This is a piece about one of our most dreaded encounters: the one with the dentist. But it is more than that. It is a personal story, but most of you have no idea who I am, so what is personal to me, is really just a wild, wacky story to you about someone you don't know. But why is my personal dental experience important? Well, maybe it isn't, but here it is anyway. While I was in the dentist's chair the other day, I was wondering why I was there at all with my mouth open, my neck lodged uncomfortably into those padded rests, and dental instruments strewn across my chest. It was the location of the tools that caused the new dentist, who I was seeing for the first time, to deftly leave his hand a moment too long on my left breast. Hey, I've been going to dentists all my life (in an ongoing battle to keep all my teeth in my mouth), and not once, as in NEVER has a dentist inadvertently touched my breasts. And not only did his hand stay a split second over accidental, he apologized. He actually called attention to it-- his hand, my breast. Jeebus. What a jerk. I am never going to see this guy again. But, while I was in the chair I was thinking, what is it with our human dentition, that we end up in these rather vulnerable positions with strangers who not only put their hands in our mouths, but sometimes use the occasion for other fun and frolic. I found this article at newscience.com. Of course, it's all about evolution and the food we cook and eat.
Human 'dental chaos' linked to evolution of cooking
Crooked and disordered teeth may be the result of people having evolved to eat relatively mushy cooked food, suggests new research.
The disarray may have developed because evolutionary pressures affecting the size and shape of both the front teeth and jaw conflict with those influencing the back teeth. This means that there is often not enough space in the human jaw to accommodate all our teeth.
By animal standards, human dentition is extraordinarily disordered, says anthropologist Peter Lucas of George Washington University in Washington DC, US.
"The only body parts requiring regular surgery are the teeth," says Lucas. "It is extraordinary that the normal development of human teeth routinely fails to produce 'ideal' dentition," he says - and no one has yet been able to offer an explanation for this phenomenon.
Mess of a mouth
Human teeth are often spatially disarrayed or "maloccluded", accounting for the huge number of people who seek treatment from orthodontists. This disarray can lead to periodontal and gum disease, because it becomes more difficult to clear food particles from the mouth.
Teeth can also be missing - wisdom teeth simply do not have enough space to fit into the jaw, and sometimes do not form at all. In contrast most other mammals - including our close relatives, the great apes - have very low frequencies of malocclusion, Lucas told New Scientist.

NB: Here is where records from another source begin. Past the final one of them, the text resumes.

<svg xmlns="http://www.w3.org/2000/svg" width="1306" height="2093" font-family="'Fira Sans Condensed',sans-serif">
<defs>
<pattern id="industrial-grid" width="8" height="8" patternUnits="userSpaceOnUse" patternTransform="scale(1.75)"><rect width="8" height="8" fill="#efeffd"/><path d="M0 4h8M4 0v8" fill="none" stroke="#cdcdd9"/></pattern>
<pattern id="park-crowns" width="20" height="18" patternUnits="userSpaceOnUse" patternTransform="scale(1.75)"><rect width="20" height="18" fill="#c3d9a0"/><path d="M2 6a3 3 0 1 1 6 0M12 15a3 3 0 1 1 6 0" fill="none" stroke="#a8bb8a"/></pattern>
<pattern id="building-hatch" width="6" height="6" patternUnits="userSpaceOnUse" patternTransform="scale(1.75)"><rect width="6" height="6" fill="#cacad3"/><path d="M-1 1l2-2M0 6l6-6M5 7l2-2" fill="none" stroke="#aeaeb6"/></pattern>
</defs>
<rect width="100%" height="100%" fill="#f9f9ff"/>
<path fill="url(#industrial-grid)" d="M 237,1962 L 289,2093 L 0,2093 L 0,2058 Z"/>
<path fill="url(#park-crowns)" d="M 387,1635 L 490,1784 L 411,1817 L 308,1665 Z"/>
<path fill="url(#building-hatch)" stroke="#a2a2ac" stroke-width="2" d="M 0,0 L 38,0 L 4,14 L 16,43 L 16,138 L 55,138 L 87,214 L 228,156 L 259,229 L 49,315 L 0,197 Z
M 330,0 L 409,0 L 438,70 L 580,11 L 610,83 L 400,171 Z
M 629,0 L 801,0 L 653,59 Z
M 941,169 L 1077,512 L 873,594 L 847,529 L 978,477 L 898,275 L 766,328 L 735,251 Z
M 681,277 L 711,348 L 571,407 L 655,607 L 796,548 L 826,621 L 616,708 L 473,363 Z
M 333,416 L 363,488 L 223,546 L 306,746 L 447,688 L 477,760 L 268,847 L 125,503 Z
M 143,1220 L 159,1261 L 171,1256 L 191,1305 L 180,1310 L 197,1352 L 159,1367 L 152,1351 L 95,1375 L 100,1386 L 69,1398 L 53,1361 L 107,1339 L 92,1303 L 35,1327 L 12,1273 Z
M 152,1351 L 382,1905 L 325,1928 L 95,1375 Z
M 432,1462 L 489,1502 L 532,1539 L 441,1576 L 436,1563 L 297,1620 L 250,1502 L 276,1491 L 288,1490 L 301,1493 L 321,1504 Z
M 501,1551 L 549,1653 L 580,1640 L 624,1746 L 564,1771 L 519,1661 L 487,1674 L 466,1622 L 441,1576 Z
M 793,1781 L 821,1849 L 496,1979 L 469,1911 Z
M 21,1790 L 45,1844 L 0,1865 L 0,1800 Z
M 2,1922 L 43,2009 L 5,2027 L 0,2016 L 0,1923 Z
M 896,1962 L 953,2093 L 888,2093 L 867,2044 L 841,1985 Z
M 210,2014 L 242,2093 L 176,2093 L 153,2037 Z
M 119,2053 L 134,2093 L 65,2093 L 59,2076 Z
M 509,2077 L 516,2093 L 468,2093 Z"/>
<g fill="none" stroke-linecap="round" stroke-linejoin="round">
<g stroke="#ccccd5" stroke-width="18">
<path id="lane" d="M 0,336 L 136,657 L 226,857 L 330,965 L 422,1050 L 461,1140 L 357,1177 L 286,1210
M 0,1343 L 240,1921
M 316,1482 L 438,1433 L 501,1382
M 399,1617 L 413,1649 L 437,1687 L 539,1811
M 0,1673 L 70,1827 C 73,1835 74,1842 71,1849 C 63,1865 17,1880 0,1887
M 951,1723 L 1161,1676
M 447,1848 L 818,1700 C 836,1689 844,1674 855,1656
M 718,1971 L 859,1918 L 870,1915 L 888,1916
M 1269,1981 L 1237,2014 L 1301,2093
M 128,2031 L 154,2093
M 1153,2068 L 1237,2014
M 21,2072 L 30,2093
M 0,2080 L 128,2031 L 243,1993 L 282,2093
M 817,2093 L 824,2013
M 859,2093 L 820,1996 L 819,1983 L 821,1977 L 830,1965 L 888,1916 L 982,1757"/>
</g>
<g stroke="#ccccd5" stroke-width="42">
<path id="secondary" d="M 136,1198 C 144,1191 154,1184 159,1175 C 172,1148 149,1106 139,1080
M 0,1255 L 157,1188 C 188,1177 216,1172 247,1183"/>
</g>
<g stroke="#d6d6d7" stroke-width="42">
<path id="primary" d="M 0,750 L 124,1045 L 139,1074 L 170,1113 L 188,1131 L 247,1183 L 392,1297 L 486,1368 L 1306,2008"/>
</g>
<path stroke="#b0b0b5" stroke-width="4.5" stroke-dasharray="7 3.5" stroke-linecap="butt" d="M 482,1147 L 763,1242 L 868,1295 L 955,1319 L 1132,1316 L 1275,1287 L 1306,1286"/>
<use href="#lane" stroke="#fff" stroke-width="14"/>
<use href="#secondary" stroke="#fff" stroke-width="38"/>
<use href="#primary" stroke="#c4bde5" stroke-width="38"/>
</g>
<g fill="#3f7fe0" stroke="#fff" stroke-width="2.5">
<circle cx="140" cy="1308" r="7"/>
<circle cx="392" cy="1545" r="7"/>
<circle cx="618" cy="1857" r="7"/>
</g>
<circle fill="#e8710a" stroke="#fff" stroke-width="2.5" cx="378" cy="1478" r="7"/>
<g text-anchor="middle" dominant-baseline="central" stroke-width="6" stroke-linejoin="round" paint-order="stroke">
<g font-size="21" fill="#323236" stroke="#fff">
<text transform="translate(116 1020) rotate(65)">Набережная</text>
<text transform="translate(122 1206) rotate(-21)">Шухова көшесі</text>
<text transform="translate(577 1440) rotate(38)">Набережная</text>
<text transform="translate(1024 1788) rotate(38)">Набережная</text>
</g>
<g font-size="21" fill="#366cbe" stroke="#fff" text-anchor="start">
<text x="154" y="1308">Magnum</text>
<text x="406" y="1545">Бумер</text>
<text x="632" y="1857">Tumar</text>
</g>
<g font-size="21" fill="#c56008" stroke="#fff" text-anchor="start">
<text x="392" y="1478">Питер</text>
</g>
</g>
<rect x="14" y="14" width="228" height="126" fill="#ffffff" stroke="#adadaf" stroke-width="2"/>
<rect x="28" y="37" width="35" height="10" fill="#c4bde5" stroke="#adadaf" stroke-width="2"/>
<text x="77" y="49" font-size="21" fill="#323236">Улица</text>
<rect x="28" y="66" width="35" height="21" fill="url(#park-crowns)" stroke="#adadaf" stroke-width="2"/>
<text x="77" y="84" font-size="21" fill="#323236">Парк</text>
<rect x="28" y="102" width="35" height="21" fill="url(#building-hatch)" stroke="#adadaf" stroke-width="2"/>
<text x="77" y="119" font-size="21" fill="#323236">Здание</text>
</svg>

Lucas's theory is that human dentition began to go haywire soon after our early Homo ancestors learnt to chop and process food with simple tools and, later, to cook it. These processes greatly decrease the size and toughness of food. Lucas estimates, for example, that molars can be between 56% and 82% smaller when eating cooked potato rather than raw.
Out of sync
The front teeth and jaws are primarily occupied with reducing food to a small enough size to consume, whereas the molars and premolars at the back of the mouth are used to grind down tough particles.
Lucas, speaking at the American Association for the Advancement of Science meeting in Washington, DC, US, on Saturday, presented evidence that since the advent of cooking these two processes have fallen out of sync.
"The size of particles has reduced more rapidly than the rate at which the [toughness] of food has changed," he says. In response the human jaw may have shrunk beyond the point where it can hold all the molars required to successfully chew tough food.
For example, most leafy material, "beyond the youngest bit of lettuce," is now difficult for us to eat, Lucas told New Scientist, but would have presented no problem to more robust ancestors.
"We've evolved to eat mush," agrees paleoanthropologist Bernard Wood also of George Washington University, but not involved in this study.
"We're a pretty puny bunch, really, with small teeth and small jaws," he says. "If we couldn't get the foods we like, and we ever had to adapt quickly, we might be in a terrible mess because our teeth aren't equipped to cope with anything very substantial."
Anthropologists have not been able to agree on when our earliest ancestors started to prepare food. Current estimates place the advent of cooking anywhere between 2 million and 300,000 years ago.